Start of Provided entries

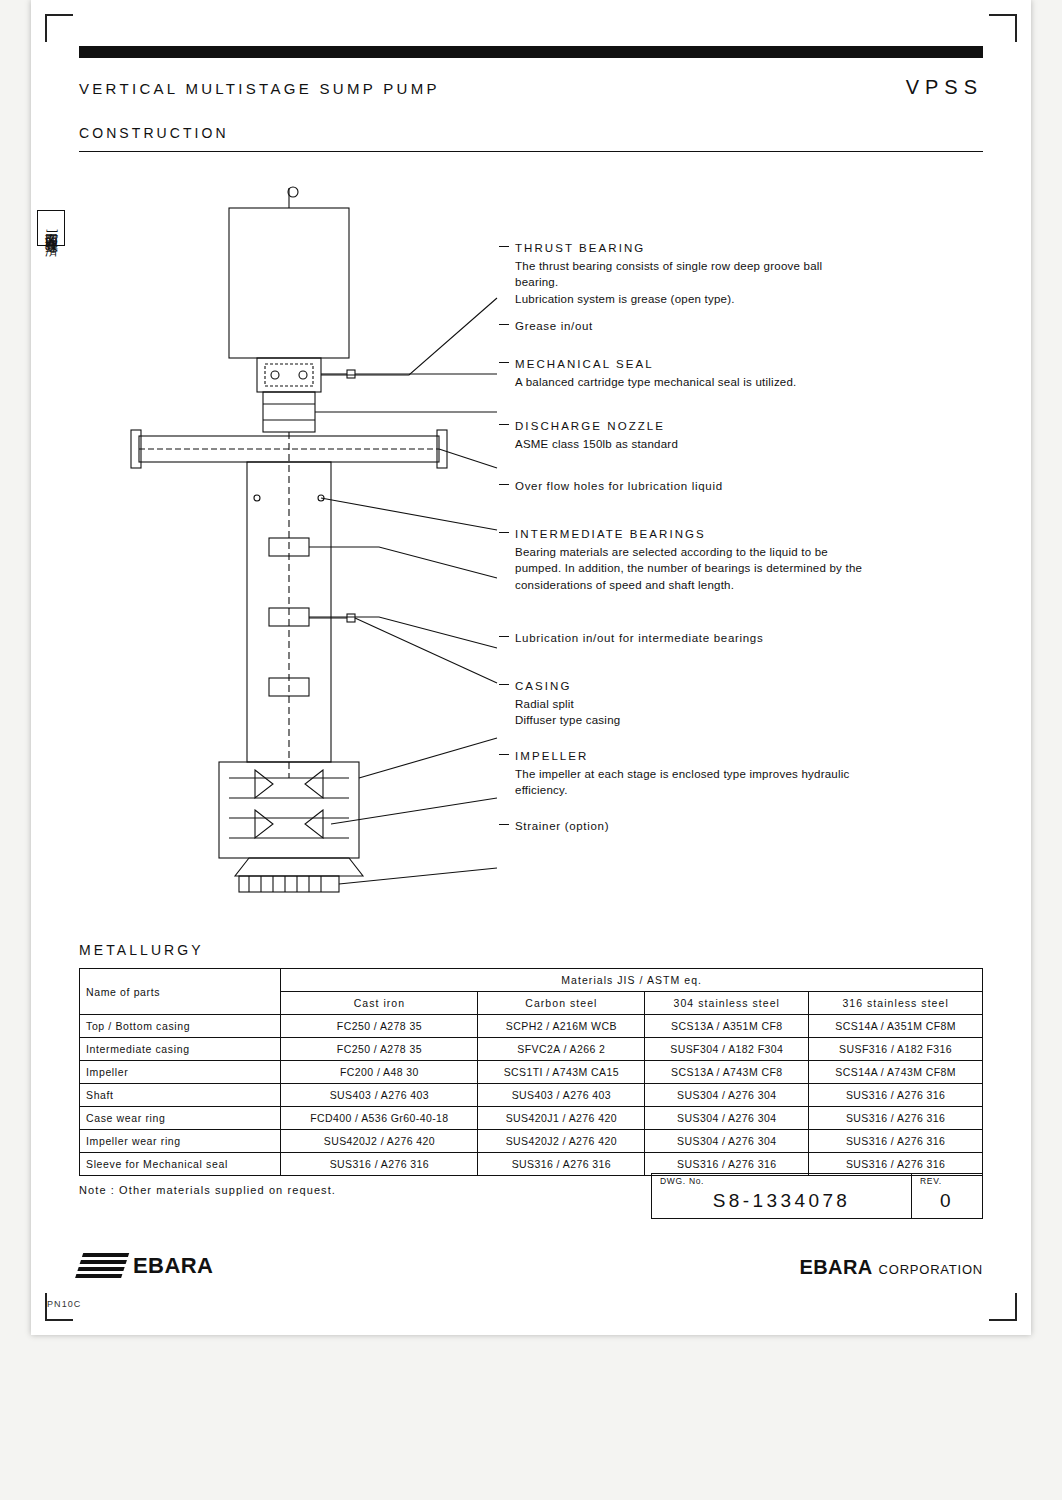［図面管理登録済］
PN10C
VERTICAL MULTISTAGE SUMP PUMP
VPSS
CONSTRUCTION
THRUST BEARING
The thrust bearing consists of single row deep groove ball bearing.
Lubrication system is grease (open type).
Grease in/out
MECHANICAL SEAL
A balanced cartridge type mechanical seal is utilized.
DISCHARGE NOZZLE
ASME class 150lb as standard
Over flow holes for lubrication liquid
INTERMEDIATE BEARINGS
Bearing materials are selected according to the liquid to be pumped. In addition, the number of bearings is determined by the considerations of speed and shaft length.
Lubrication in/out for intermediate bearings
CASING
Radial split
Diffuser type casing
IMPELLER
The impeller at each stage is enclosed type improves hydraulic efficiency.
Strainer (option)
METALLURGY
| Name of parts | Materials JIS / ASTM eq. |
| --- | --- |
| Cast iron | Carbon steel | 304 stainless steel | 316 stainless steel |
| Top / Bottom casing | FC250 / A278 35 | SCPH2 / A216M WCB | SCS13A / A351M CF8 | SCS14A / A351M CF8M |
| Intermediate casing | FC250 / A278 35 | SFVC2A / A266 2 | SUSF304 / A182 F304 | SUSF316 / A182 F316 |
| Impeller | FC200 / A48 30 | SCS1TI / A743M CA15 | SCS13A / A743M CF8 | SCS14A / A743M CF8M |
| Shaft | SUS403 / A276 403 | SUS403 / A276 403 | SUS304 / A276 304 | SUS316 / A276 316 |
| Case wear ring | FCD400 / A536 Gr60-40-18 | SUS420J1 / A276 420 | SUS304 / A276 304 | SUS316 / A276 316 |
| Impeller wear ring | SUS420J2 / A276 420 | SUS420J2 / A276 420 | SUS304 / A276 304 | SUS316 / A276 316 |
| Sleeve for Mechanical seal | SUS316 / A276 316 | SUS316 / A276 316 | SUS316 / A276 316 | SUS316 / A276 316 |
Note : Other materials supplied on request.
DWG. No.
S8-1334078
REV.
0
EBARA
EBARA CORPORATION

End of Provided entries

Using the records above, work out the number of lines that contain "type" and write only that number.

# Reply to the task:
4